Arizona support professionals create a local from scratch. Their formula: numbers, leadership, and vision.


Photo by Saul Loeb
It's a Southern Arizona portrait: a mining town—San Manuel—with a closed mine and little to show but near-empty stores and $8-an-hour jobs. But look beyond the smokeless smokestacks of BHP Copper, once the nation's largest underground copper mine, and you'll see something truly beautiful: the Galiuro Mountains, the stands of cactus, and a rock-solid local community in which neighbors help neighbors in need.

There isn't an education support professional (ESP) in Mammoth-San Manuel Unified School District #8 who didn't feel the shock waves of BHP's abrupt shutdown in 1999, which threw some 3,000 people out of work. But this economic tsunami never washed away San Manuel's union tradition or its community spirit.
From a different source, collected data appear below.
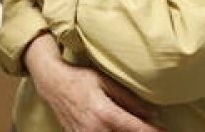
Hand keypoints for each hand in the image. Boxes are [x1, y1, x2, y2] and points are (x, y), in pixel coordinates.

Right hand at [25, 35, 161, 131]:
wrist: (51, 83)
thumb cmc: (79, 78)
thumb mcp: (106, 81)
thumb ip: (129, 99)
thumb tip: (152, 113)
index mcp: (105, 113)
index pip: (137, 129)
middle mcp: (95, 129)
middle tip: (153, 129)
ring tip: (136, 128)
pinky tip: (115, 128)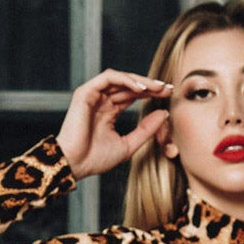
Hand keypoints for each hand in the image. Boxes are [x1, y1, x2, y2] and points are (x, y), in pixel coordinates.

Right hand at [56, 69, 172, 179]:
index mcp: (109, 112)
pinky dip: (125, 80)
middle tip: (168, 88)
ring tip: (157, 88)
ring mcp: (93, 95)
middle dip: (149, 86)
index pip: (132, 96)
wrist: (74, 164)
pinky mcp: (86, 92)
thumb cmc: (96, 159)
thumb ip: (146, 130)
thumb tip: (164, 114)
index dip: (151, 94)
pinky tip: (141, 89)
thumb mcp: (128, 144)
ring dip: (140, 81)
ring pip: (120, 79)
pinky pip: (108, 78)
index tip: (169, 96)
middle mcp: (101, 101)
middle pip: (128, 86)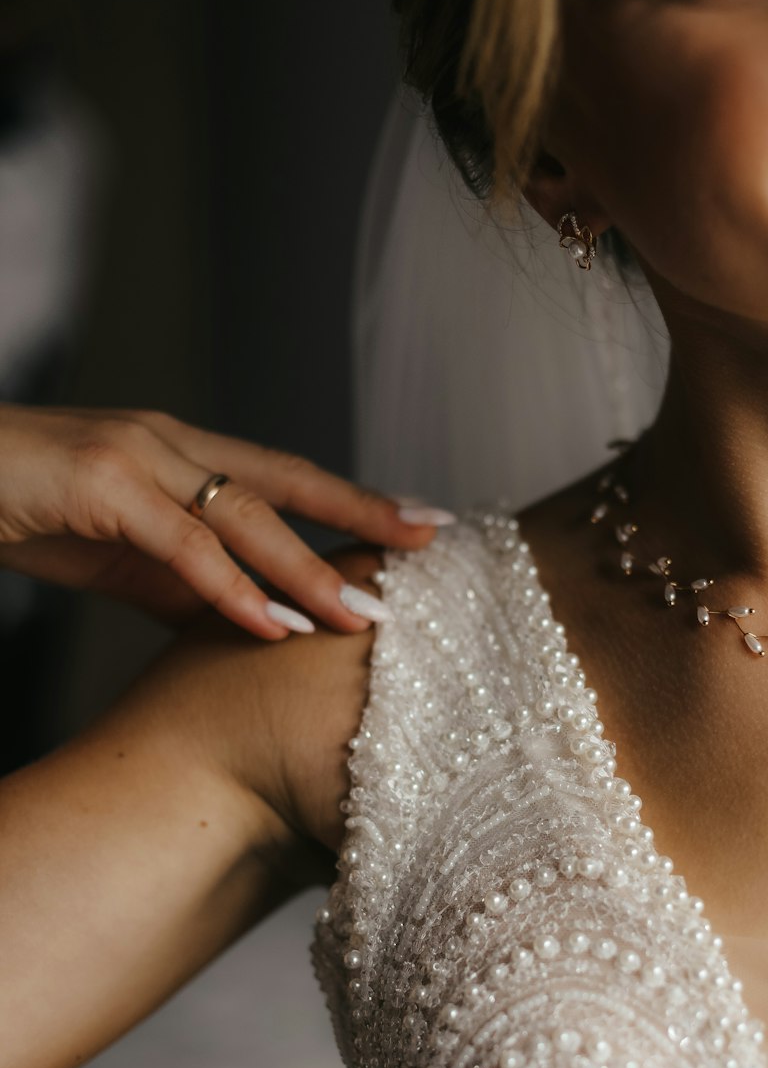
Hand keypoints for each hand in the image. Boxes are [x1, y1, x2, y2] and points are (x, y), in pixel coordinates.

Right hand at [0, 405, 453, 636]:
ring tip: (360, 614)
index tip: (414, 525)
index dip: (352, 500)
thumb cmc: (26, 508)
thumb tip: (253, 618)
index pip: (286, 476)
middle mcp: (173, 443)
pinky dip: (231, 587)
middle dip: (362, 512)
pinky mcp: (101, 481)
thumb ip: (184, 579)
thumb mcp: (121, 551)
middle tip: (428, 541)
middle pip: (288, 478)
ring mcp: (139, 457)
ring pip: (245, 514)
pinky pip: (182, 543)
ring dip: (307, 569)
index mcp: (183, 454)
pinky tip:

Both live on in the Arizona Education Association's (AEA) newest affiliate, the Mammoth-San Manuel ESP Association (MSMESPA).

Like their resilient community, which has reinvented itself as a retirement destination, MSMESPA members have dusted themselves off and built an Association from nothing, independently of teachers. They organized last December, and by March MSMESPA was at 60 percent of potential membership and still growing.

The odds against success were high. Arizona's a right-to-work state, in which ESPs are legally "at-will" employees without the right of due process (an AEA legislative priority). Worse yet, at the beginning of each school year every San Manuel ESP must sign a "letter of intent" declaring that he or she can be terminated "with or without reason, with or without notice."

But MSMESPA members, who are fast approaching their first goal of formal school board recognition, have much going for them: guidance and training from AEA, a positive relationship with the administration, and assertive leaders with lots of vision. "We've been through a lot of insecurity in this town," says MSMESPA President Judy Dykes, a once-unemployed BHP Copper receptionist who became the school district warehouse manager. "We want to make an impact on our future, we want open communications and proper information from the district, and we want some kind of say."

Local Secretary Linda Corona, a transportation/maintenance department secretary, reiterates: "We'd like to establish a good working relationship with the superintendent and school board to make sure our members receive fair wages and working conditions."

This new NEA local affiliate is already down that road. Superintendent Ron Rickel invites MSMESPA input on concerns such as bus driver hours, and the school board now pays more attention to the issues of everybody from para-educators to cleaning staffers.

"When we show up in big numbers at school board meetings," says Corona, "things aren't voted on so easily. They take a second look!"